> _Exercise objective_: Below, rewrite as a JSON list of strings the data between the line holding "scientific name: Ilex sipapoana" and the line holding "catalogue / barcode: US 2370837", inclusive, with one string per line and blank lines omitted.

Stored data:
★ ★ ★ ★ ★ ★ ★
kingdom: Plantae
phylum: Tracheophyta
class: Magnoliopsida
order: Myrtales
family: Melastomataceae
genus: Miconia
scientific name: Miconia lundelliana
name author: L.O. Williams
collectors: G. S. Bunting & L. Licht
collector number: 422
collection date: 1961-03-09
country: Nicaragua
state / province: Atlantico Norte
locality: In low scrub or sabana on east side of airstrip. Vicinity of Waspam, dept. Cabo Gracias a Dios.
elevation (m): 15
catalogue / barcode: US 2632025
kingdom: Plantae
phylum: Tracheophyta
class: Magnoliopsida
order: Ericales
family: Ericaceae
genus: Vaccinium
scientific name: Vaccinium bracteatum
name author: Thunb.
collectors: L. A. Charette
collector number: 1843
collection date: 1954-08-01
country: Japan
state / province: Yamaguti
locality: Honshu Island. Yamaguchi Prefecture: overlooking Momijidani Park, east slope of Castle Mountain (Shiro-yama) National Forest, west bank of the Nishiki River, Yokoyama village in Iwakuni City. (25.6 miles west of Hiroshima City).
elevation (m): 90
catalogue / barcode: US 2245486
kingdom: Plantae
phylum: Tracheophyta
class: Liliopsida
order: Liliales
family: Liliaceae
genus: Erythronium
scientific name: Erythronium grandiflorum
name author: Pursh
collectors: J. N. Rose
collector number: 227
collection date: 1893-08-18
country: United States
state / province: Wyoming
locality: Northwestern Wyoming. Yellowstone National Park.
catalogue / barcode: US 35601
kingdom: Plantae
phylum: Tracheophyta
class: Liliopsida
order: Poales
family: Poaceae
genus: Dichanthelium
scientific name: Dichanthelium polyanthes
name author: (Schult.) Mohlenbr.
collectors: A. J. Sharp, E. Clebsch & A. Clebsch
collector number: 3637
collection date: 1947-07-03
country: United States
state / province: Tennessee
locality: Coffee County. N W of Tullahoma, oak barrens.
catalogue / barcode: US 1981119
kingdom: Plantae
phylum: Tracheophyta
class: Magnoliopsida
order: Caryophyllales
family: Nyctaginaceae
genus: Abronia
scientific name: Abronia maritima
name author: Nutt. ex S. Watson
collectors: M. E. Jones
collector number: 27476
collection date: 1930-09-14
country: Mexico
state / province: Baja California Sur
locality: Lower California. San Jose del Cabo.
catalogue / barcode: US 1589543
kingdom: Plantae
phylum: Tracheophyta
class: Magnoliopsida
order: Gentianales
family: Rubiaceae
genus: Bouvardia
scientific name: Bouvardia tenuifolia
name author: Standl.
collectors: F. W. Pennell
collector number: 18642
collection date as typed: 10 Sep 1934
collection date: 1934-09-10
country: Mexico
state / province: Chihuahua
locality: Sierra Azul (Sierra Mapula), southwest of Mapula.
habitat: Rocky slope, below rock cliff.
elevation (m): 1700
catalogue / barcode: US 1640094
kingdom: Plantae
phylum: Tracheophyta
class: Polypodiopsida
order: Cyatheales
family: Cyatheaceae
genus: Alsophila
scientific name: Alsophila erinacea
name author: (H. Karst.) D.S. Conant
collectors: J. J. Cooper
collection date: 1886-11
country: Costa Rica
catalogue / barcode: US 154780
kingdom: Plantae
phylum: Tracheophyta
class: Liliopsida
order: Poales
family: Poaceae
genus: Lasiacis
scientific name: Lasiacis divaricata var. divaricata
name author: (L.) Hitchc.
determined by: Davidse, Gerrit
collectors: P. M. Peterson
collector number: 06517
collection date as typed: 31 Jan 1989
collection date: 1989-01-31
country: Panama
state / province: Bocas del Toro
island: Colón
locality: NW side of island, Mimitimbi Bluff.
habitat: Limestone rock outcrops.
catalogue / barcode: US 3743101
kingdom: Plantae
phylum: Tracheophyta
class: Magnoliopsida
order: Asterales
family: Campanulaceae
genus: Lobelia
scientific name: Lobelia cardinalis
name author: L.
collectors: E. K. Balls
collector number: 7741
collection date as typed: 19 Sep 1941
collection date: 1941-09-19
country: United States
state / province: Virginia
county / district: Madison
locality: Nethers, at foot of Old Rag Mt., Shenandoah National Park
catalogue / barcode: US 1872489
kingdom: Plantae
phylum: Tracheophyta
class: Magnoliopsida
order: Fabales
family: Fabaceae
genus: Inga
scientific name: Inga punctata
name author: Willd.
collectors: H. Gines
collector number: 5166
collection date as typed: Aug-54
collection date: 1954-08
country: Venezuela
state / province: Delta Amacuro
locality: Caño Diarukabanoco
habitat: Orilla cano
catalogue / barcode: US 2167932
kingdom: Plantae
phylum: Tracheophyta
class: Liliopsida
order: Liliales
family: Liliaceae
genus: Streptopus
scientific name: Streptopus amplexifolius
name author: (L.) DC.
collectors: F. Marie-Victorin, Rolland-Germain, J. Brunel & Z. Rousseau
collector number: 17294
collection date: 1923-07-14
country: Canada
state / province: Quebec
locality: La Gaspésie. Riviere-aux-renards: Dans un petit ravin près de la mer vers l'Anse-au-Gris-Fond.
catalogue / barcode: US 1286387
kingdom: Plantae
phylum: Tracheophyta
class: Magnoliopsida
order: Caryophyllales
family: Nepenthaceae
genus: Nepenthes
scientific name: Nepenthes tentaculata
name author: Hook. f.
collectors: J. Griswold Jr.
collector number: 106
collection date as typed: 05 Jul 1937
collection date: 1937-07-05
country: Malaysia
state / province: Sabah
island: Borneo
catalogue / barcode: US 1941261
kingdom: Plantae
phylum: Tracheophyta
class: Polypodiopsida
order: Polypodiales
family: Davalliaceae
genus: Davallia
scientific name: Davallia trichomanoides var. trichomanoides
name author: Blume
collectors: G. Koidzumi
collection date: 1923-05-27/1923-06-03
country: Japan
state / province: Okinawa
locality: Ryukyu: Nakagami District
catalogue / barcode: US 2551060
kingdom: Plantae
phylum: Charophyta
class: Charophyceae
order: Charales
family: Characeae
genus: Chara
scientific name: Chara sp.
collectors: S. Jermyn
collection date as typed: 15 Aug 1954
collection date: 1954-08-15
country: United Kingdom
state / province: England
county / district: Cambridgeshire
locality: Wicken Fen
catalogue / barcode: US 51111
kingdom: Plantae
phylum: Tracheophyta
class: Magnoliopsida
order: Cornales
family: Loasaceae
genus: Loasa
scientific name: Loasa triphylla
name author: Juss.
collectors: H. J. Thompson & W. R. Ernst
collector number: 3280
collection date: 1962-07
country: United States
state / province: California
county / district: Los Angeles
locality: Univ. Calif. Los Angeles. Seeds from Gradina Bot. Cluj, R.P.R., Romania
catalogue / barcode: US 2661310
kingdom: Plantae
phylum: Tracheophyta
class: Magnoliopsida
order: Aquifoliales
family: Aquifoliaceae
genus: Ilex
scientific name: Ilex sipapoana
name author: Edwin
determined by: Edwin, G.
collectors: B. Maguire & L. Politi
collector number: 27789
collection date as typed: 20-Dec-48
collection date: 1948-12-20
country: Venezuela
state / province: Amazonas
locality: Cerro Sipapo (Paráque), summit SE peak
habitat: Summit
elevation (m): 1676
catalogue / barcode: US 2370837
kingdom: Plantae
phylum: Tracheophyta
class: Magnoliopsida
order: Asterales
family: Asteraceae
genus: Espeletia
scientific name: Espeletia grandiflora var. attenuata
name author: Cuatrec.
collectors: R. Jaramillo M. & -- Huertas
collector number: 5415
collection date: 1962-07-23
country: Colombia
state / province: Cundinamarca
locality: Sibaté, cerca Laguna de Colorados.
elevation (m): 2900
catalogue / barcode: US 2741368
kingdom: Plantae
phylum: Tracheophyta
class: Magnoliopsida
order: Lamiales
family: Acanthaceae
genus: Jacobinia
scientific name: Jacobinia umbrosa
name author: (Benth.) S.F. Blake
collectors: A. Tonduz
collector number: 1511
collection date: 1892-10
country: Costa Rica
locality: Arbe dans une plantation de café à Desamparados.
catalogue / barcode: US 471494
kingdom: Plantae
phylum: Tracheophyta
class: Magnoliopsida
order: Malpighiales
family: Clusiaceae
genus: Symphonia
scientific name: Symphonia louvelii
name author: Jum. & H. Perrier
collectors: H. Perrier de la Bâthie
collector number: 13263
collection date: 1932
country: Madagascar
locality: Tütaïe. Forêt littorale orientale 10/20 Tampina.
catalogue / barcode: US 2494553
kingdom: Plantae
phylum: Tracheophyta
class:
★ ★ ★ ★ ★ ★ ★
> _Final result_:
[
  "scientific name: Ilex sipapoana",
  "name author: Edwin",
  "determined by: Edwin, G.",
  "collectors: B. Maguire & L. Politi",
  "collector number: 27789",
  "collection date as typed: 20-Dec-48",
  "collection date: 1948-12-20",
  "country: Venezuela",
  "state / province: Amazonas",
  "locality: Cerro Sipapo (Paráque), summit SE peak",
  "habitat: Summit",
  "elevation (m): 1676",
  "catalogue / barcode: US 2370837"
]